2016-02-08

Get elevation data

You can get most geodata on OpenStreetMap. But there is one type of data you do not get there: elevation data.

SRTM

From the wikipedia article

The Shuttle Radar Topography Mission (SRTM) is an international research effort that obtained digital elevation models on a near-global scale from 56° S to 60° N. (...) The elevation models are arranged into tiles, each covering one degree of latitude and one degree of longitude, named according to their south western corners. (...) They can be downloaded freely over the Internet, and their file format (.hgt) is widely supported.

Where can I get some?

After a quick internet search I found somewhere to get said .hgt files: viewfinderpanorama.org. I am sure there are other sources but this is what we are looking for.

As an example I will get the rock of Gibraltar with the following bounding box:

{
    minLongitude: -5.376434,
    minLatitude: 36.10626,
    maxLongitude: -5.324249,
    maxLatitude: 36.160885
}

The tile we are looking for is N36W006.hgt.

Extract the data

I tried opening the file in a text editor. Turns out it is not in a human readable format. But there is a package that reads most geodata, GDAL. If you do GIS on your computer, chances are you already have it installed as it comes as a dependency to a lot of mapping software.

GDAL

Check if you have it by opening a terminal window:

$ ogrinfo

If you get something like below, you have it.

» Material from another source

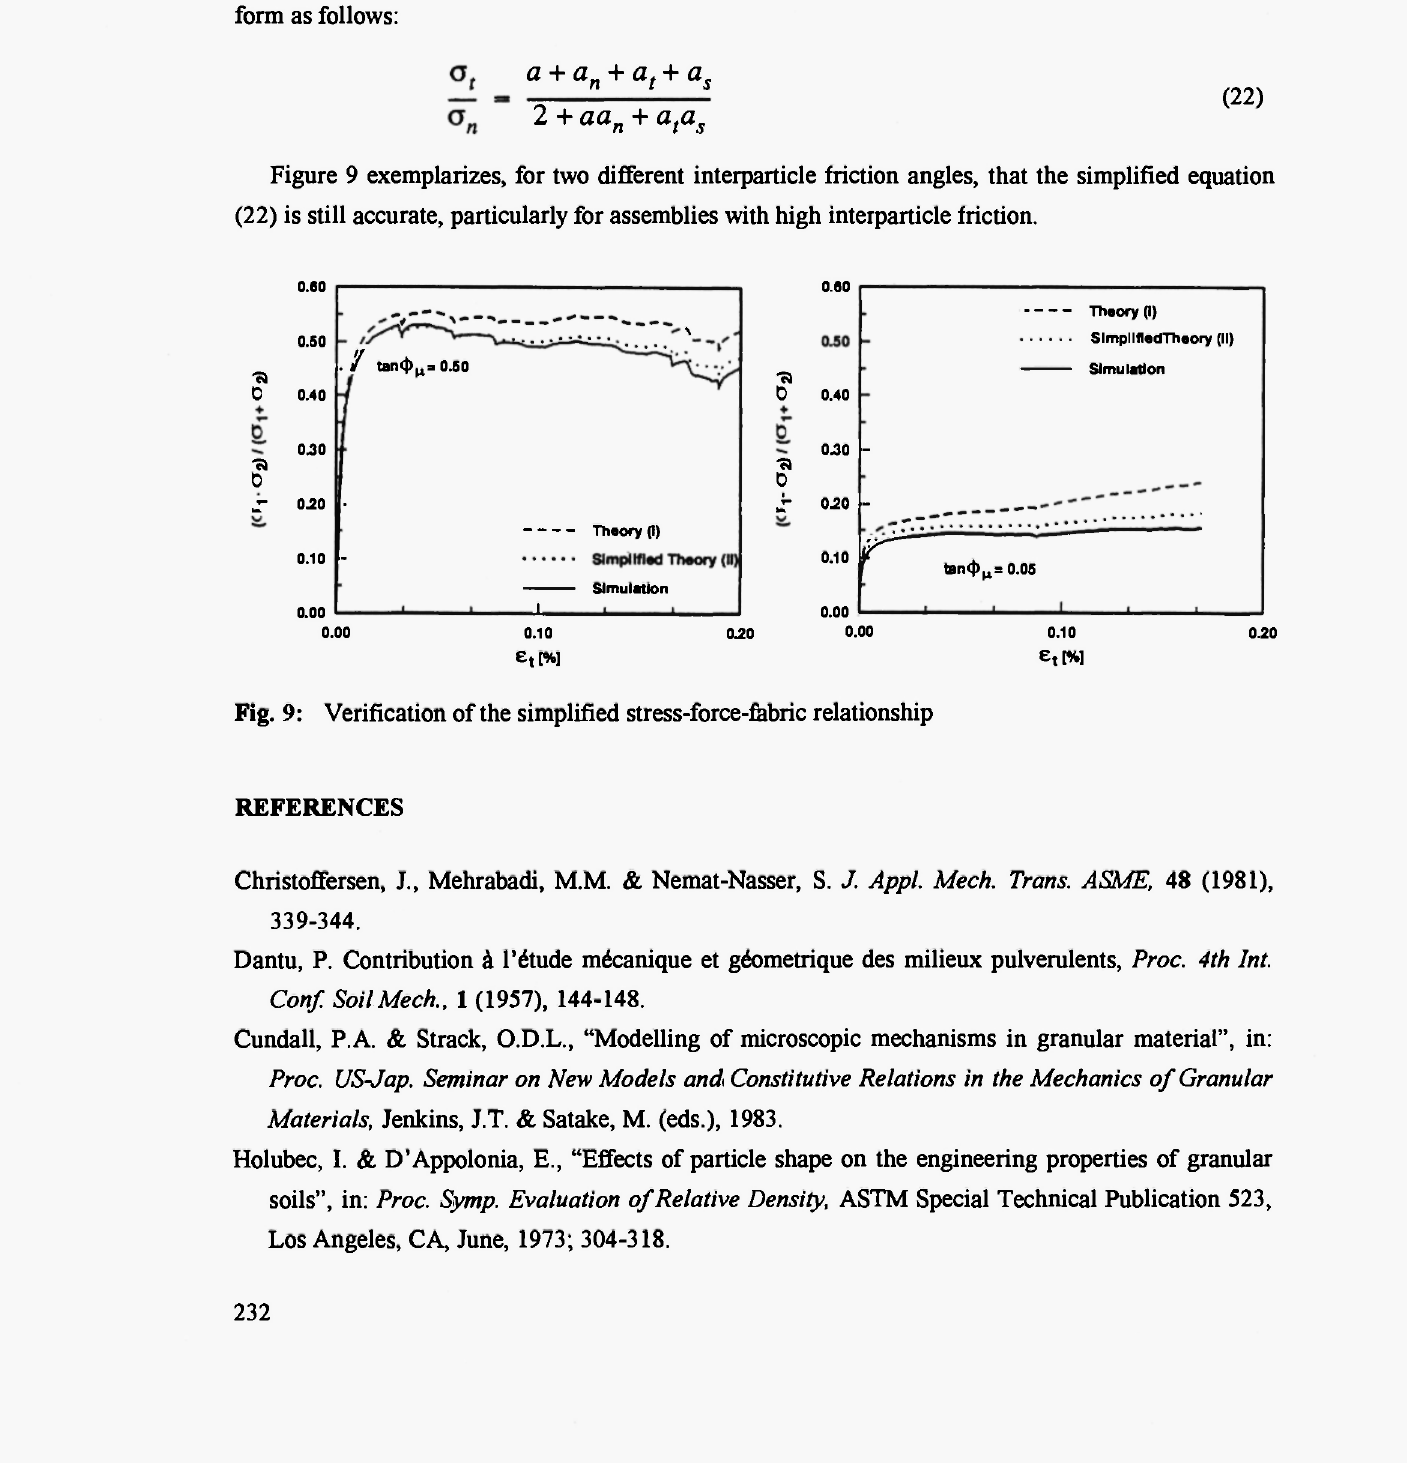
Fig. 9: Verification of the simplified stress-force-fabric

Usage: ogrinfo [--help-general] [-ro] [-q] [-where restricted_where]
               [-spat xmin ymin xmax ymax] [-geomfield field] [-fid fid]
               [-sql statement] [-dialect sql_dialect] [-al] [-so] [-fields={YES/NO}]
               [-geom={YES/NO/SUMMARY}][--formats]
               datasource_name [layer [layer ...]]

FAILURE: No datasource specified.

Otherwise, see install instructions here.

Crop the area we want

The first step is to crop the .hgt file to the area we need with gdalwarp.

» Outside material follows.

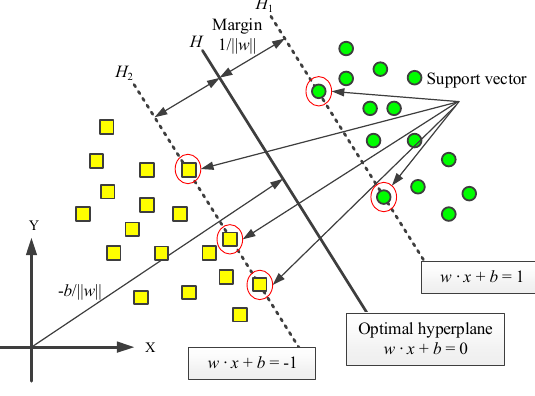
Figure 6. SVM for linear classification.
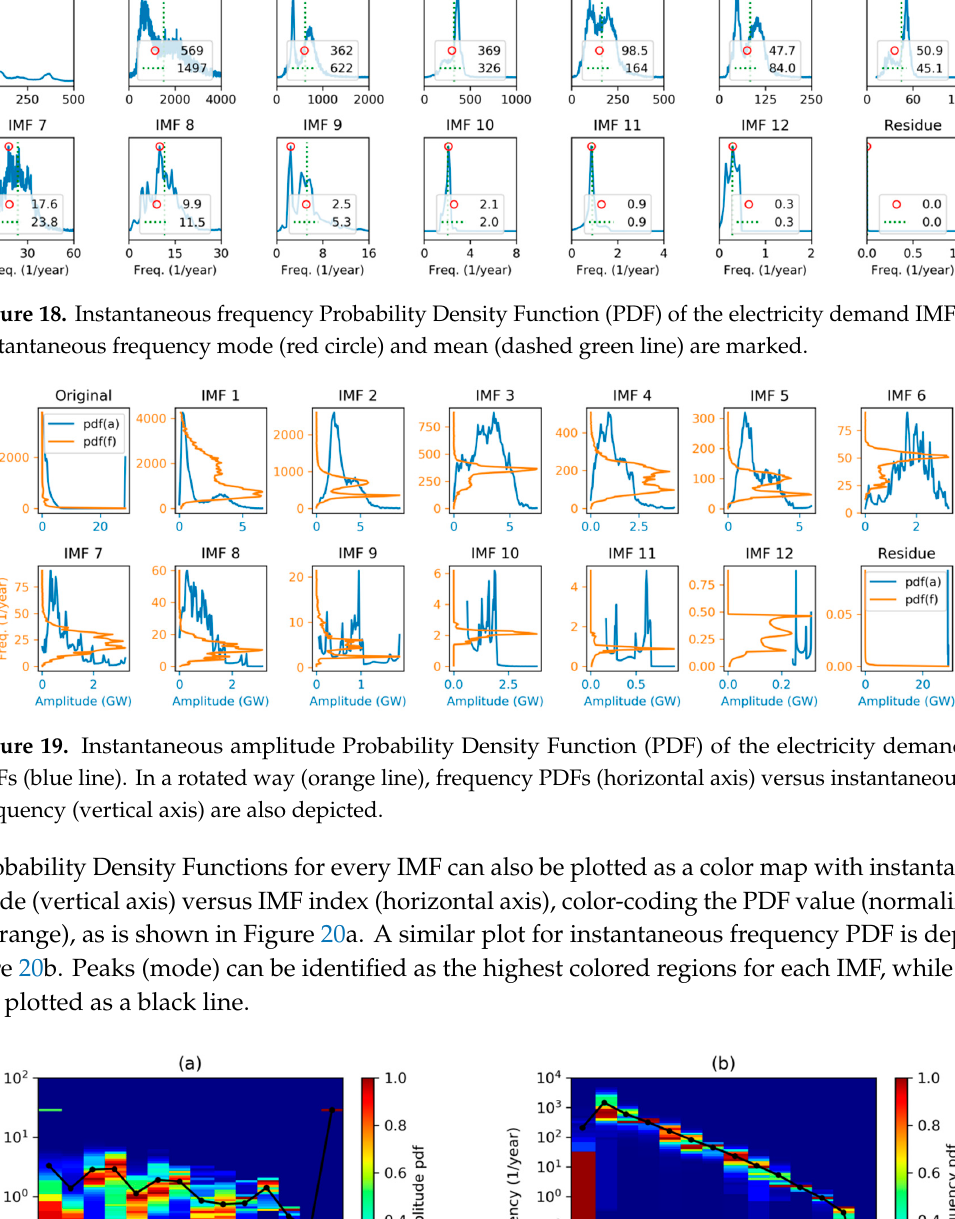
Figure 20. Statistical analysis (probability density function) of the electricity demand IMFs Hilbert Spectra: ( a ) Instantaneous amplitude; ( b ) instantaneous frequency. Black line shows the statistical mean. Previous statistical analyses consider instantaneous amplitude and frequency as two independent variables, but this is not really the case. Extending the PDF concept to the full Hilbert Spectrum considered as a 2-dimensional random process 𝑆(𝑛) = (cid:4670)𝕒(𝑛), 𝕗(𝑛)(cid:4671) , a joint PDF can be obtained, and the results for each IMF are shown in Figure 21. They are plotted color-coding the logarithm of the joint PDF (normalized in the 0–1 range) as a function of the instantaneous amplitude (horizontal axis) and frequency (vertical axis). The mean value (cid:4670)𝜇 𝕒 , 𝜇 𝕗 (cid:4671) is marked with a black cross.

The pattern looks like this:

gdalwarp -te <x_min> <y_min> <x_max> <y_max> source.file destination.file

So for gibraltar we do:

gdalwarp -te -5.376434 36.10626 -5.324249 36.160885 N36W006.hgt gibraltar.hgt

Our bounding box fits into a single .hgt file. If it had been on several files, we would have added all source files, like this:

gdalwarp -te <x_min> <y_min> <x_max> <y_max> source1.file source2.file source3.file destination.file

Convert to GeoTIFF

Now that we have gibraltar.hgt, let's convert it to a GeoTIFF, a georeferenced image file.

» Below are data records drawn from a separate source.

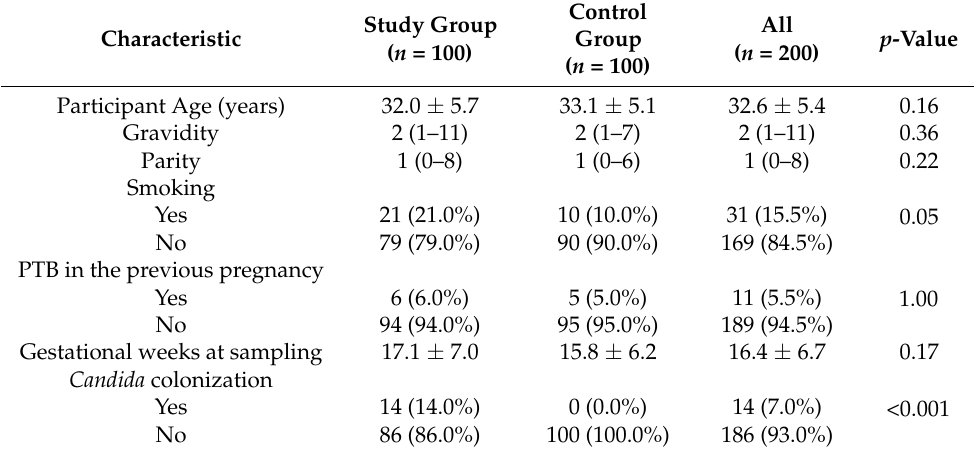
Table 1. Characteristics of 200 asymptomatic pregnant women, screened for BV using Gram-stained smears and the OSOM ® BVBLUE ® Test (data presented as numbers and percentages, mean ± standard deviation, or median (range); unpaired two tailed t-tests performed for continuous variables, Fisher’s exact tests for binary variables, and Mann–Whitney U-Tests for ordinary variables; BV, bacterial vaginosis; PTB, preterm birth).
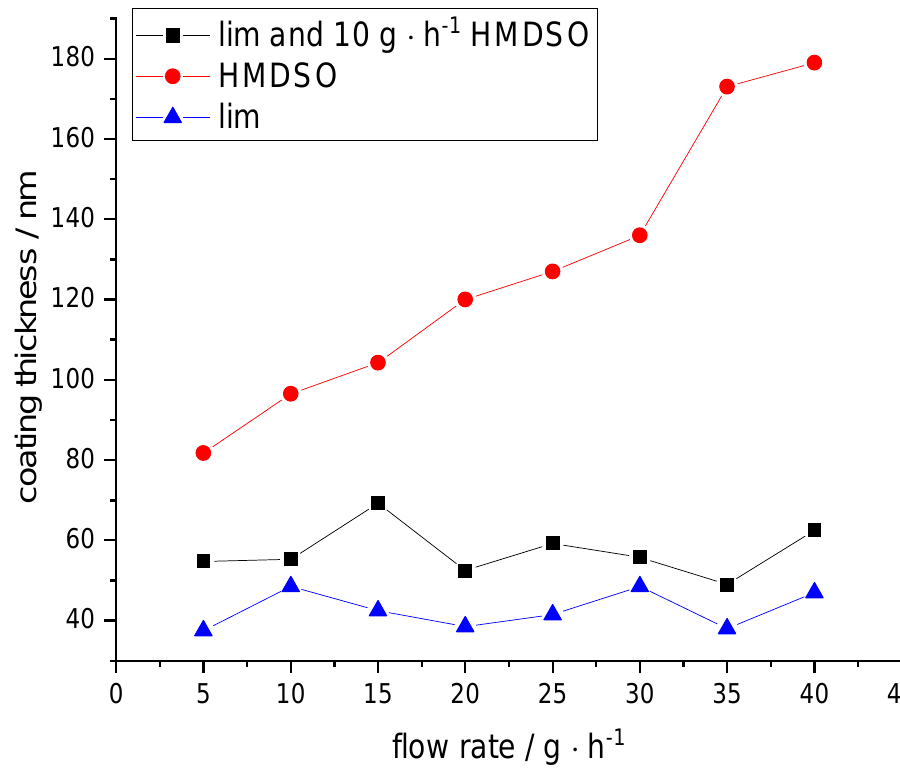
Figure 5. Coating thickness at different flow rates of homo-polymerization of (blue curve) lim; (red curve) HMDSO; (black curve) co-p of lim and HMDSO (at a constant flow rate of 10 g · h − 1 ). A further comparison of the different coating thicknesses of pp HMDSO, pp lim and co-p shows an interesting result. At a flow rate of 10 g · h − 1 , the coating thickness is 97 nm for pp HMDSO and 48 nm for pp lim. The co-p at the same flow rates (10 g · h − 1 each for HMDSO and lim) has a thickness of only 55 nm. This experimental value is significantly lower than the calculated theoretical sum of the coating thickness of 145 nm obtained by adding the individual thicknesses of both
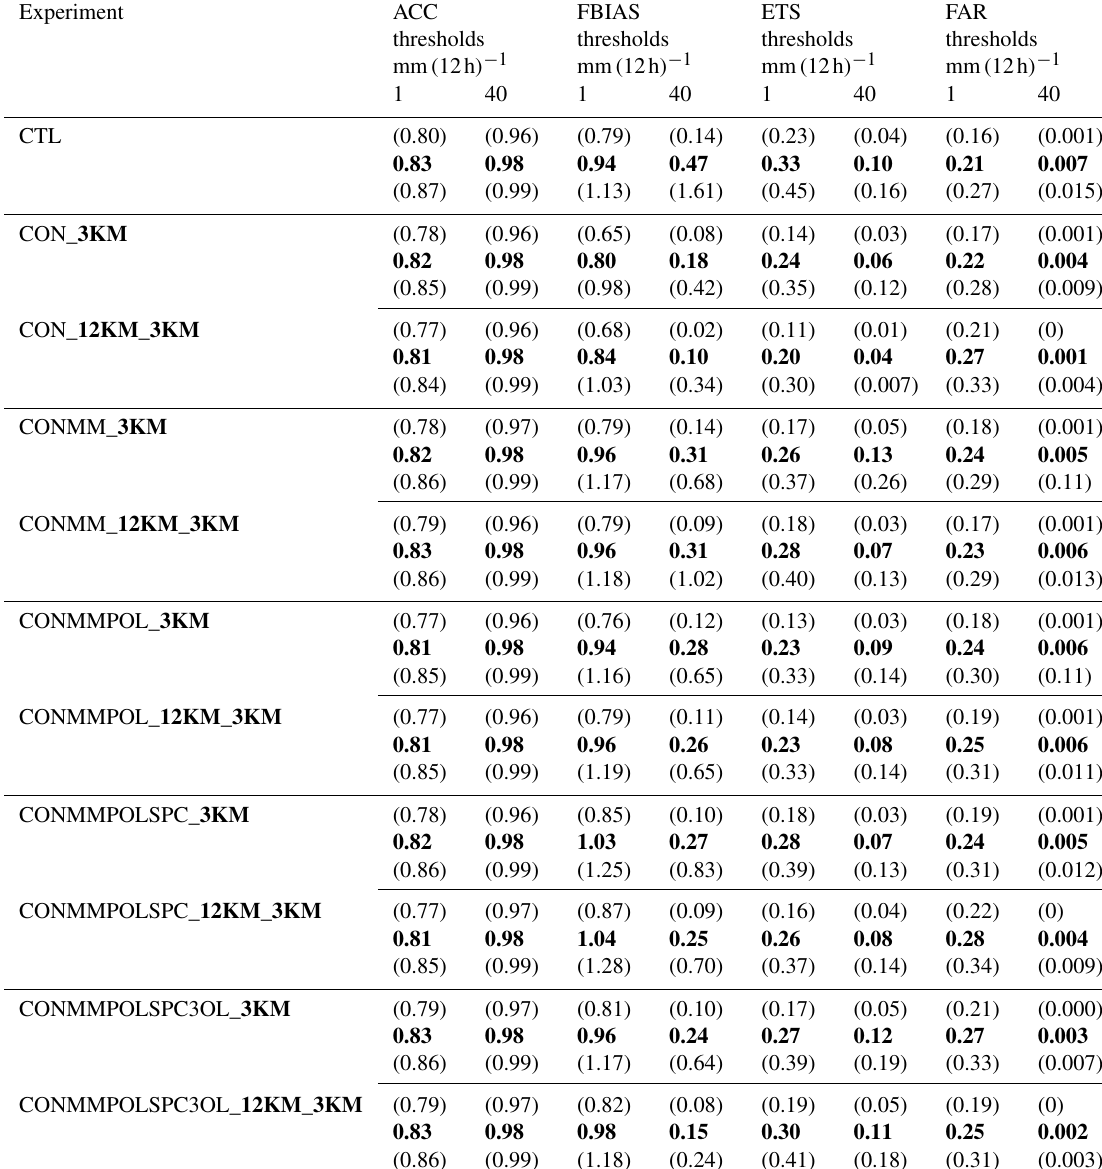
Table 3. Bootstrap 95% confidence intervals for verification statistics forecast accuracy (ACC), frequency bias (FBIAS), equi- table threat score (ETS), false alarm ratio (FAR), and referring to experiments in columns 2 and 3 of Fig. 7, respectively. They are considered as a function of thresholds (1 and 40mm ( 12h ) − 1 ). The experiments are CTL, CON_3KM and CON_12KM_3KM, CONMM_3KM and CONMM_12KM_3KM, CONMMPOL_3KM and CONMMPOL_12KM_3KM, CONMMPOLSPC_3KM and CON- MMPOLSPC_12KM_3KM, CONMMPOLSPC3OL_3KM and CONMMPOLSPC3OL_12KM_3KM. The numbers in bold font represent the value between bootstrap upper and lower confidence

First we need to specify the color scale we want by creating a file called relief.clr:

100% 255:255:255
0%   0:0:0
nv   0:0:0

This is a black and white color scale.

Then we convert it using gdaldem:

gdaldem color-relief -of GTiff gibraltar.hgt relief.clr gibraltar.tiff

We get a picture that looks like this:

Gibraltar geoJSON

Convert to vector data

We have a raster file but want to convert it to a vector format. We will use gdal_contour specifing the following options:

The command looks like this:

gdal_contour -i 10 -snodata 32767 -f "GeoJSON" -a height gibraltar.tiff gibraltar.json

We have a GeoJSON file (a human readable vector data format) called gibraltar.json.